* _GOAL OF THE EXERCISE_
From the data below, set down exactly the lines between the one holding "Og han er en jævel til å danse!" and the one holding "redigerte programmet deretter, mens", inclusive, and no others.

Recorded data
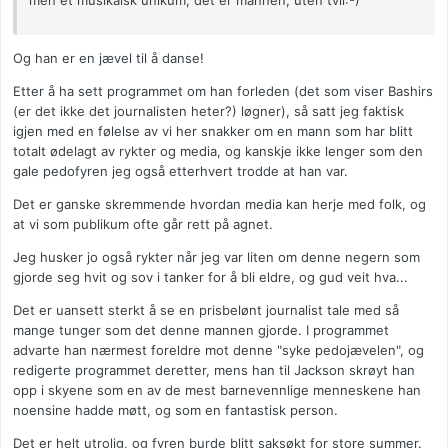
men et musikalsk unikum, det er mannen, uten tvil:-)
Og han er en jævel til å danse!
Etter å ha sett programmet om han forleden (det som viser Bashirs
(er det ikke det journalisten heter?) løgner), så satt jeg faktisk
igjen med en følelse av vi her snakker om en mann som har blitt
totalt ødelagt av rykter og media, og kanskje ikke lenger som den
gale pedofyren jeg også etterhvert trodde at han var.
Det er ganske skremmende hvordan media kan herje med folk, og
at vi som publikum ofte går rett på agnet.
Jeg husker jo også rykter når jeg var liten om denne negern som
gjorde seg hvit og sov i tanker for å bli eldre, og gud veit hva...
Det er uansett sterkt å se en prisbelønt journalist tale med så
mange tunger som det denne mannen gjorde. I programmet
advarte han nærmest foreldre mot denne "syke pedojævelen", og
redigerte programmet deretter, mens han til Jackson skrøyt han
opp i skyene som en av de mest barnevennlige menneskene han
noensine hadde møtt, og som en fantastisk person.
Det er helt utrolig, og fyren burde blitt saksøkt for store summer.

* _RESPONSE TO THIS EXERCISE_
Og han er en jævel til å danse!
Etter å ha sett programmet om han forleden (det som viser Bashirs
(er det ikke det journalisten heter?) løgner), så satt jeg faktisk
igjen med en følelse av vi her snakker om en mann som har blitt
totalt ødelagt av rykter og media, og kanskje ikke lenger som den
gale pedofyren jeg også etterhvert trodde at han var.
Det er ganske skremmende hvordan media kan herje med folk, og
at vi som publikum ofte går rett på agnet.
Jeg husker jo også rykter når jeg var liten om denne negern som
gjorde seg hvit og sov i tanker for å bli eldre, og gud veit hva...
Det er uansett sterkt å se en prisbelønt journalist tale med så
mange tunger som det denne mannen gjorde. I programmet
advarte han nærmest foreldre mot denne "syke pedojævelen", og
redigerte programmet deretter, mens han til Jackson skrøyt han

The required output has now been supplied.